> **Exercise details**
Here the job is to transcribe the data verbatim while leaving each picture out.

> **Data segment**
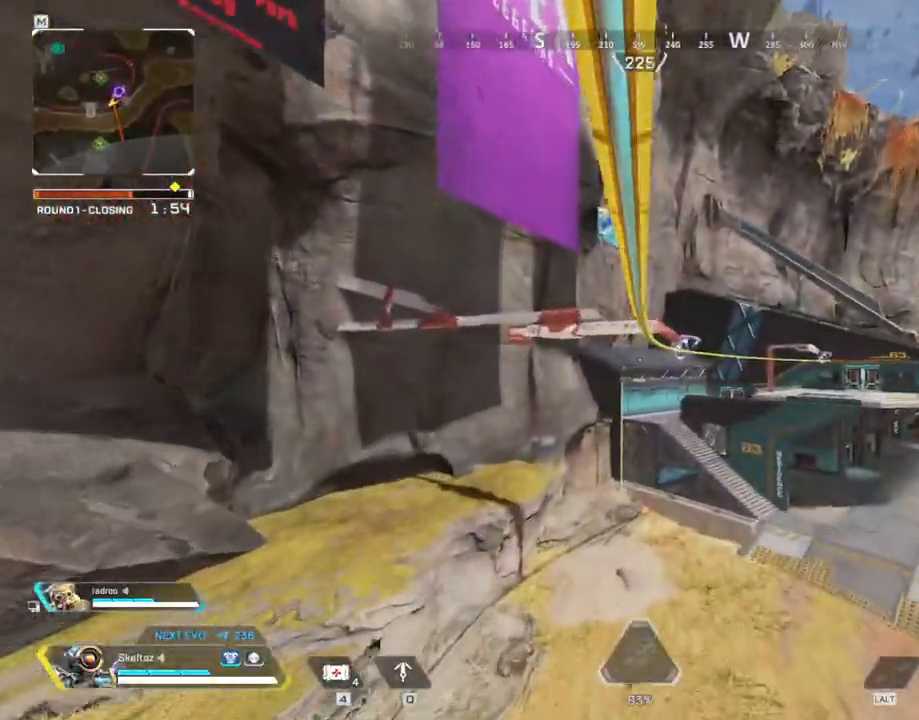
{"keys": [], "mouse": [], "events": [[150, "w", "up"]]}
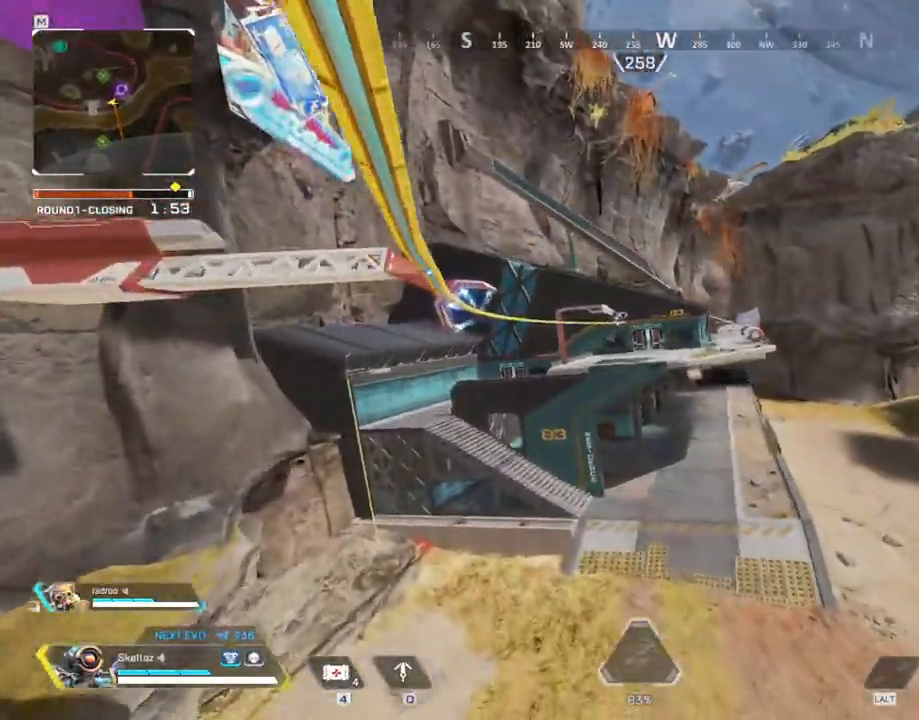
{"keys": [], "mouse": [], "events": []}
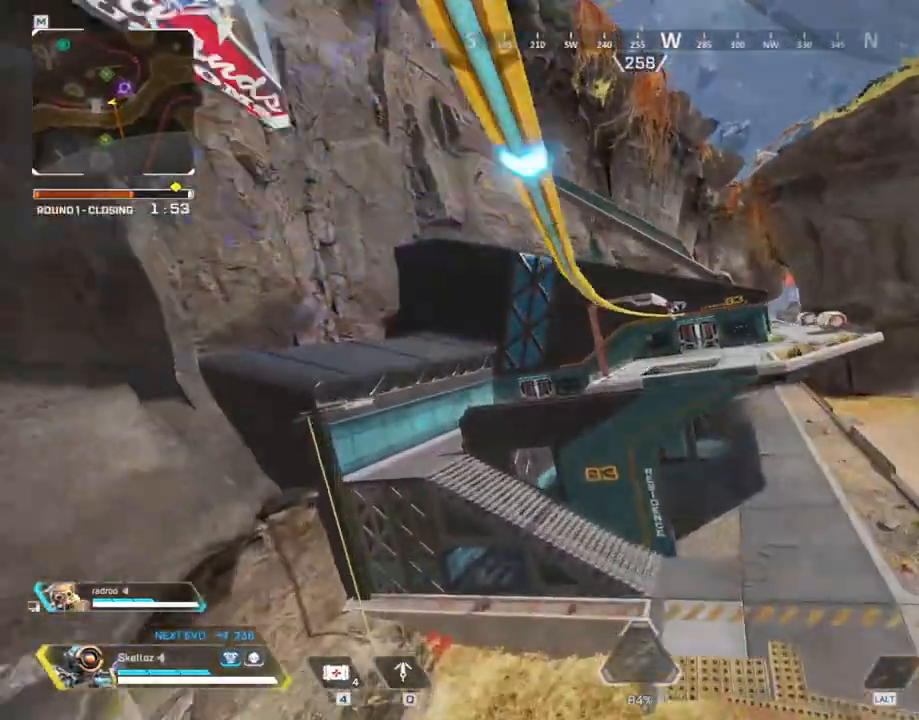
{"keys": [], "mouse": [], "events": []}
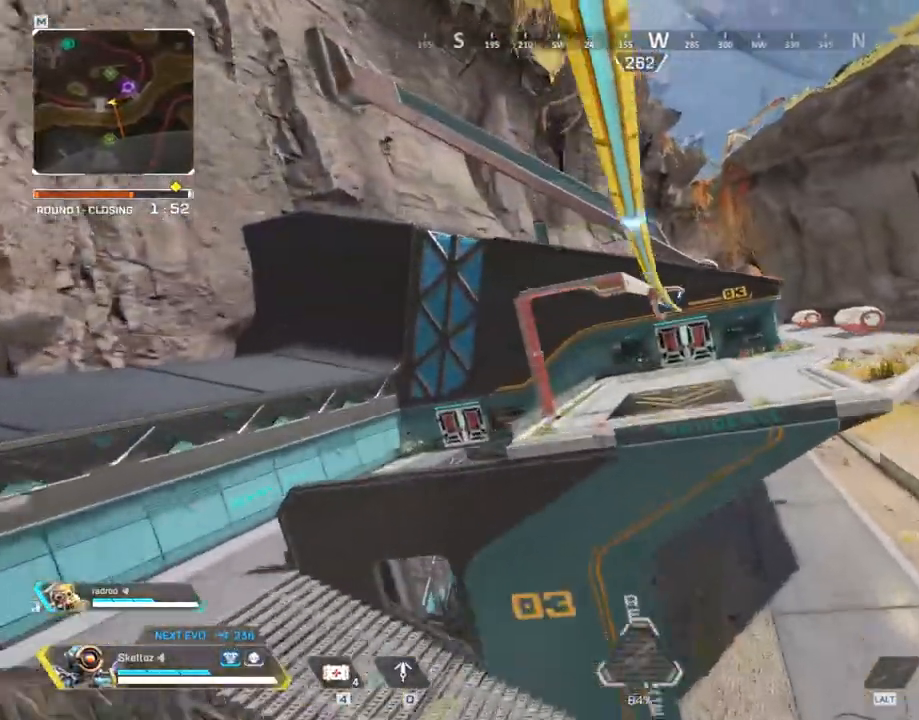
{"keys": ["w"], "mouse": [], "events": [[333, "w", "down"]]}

> **Expected output**
{"keys": [], "mouse": [], "events": [[150, "w", "up"]]}
{"keys": [], "mouse": [], "events": []}
{"keys": [], "mouse": [], "events": []}
{"keys": ["w"], "mouse": [], "events": [[333, "w", "down"]]}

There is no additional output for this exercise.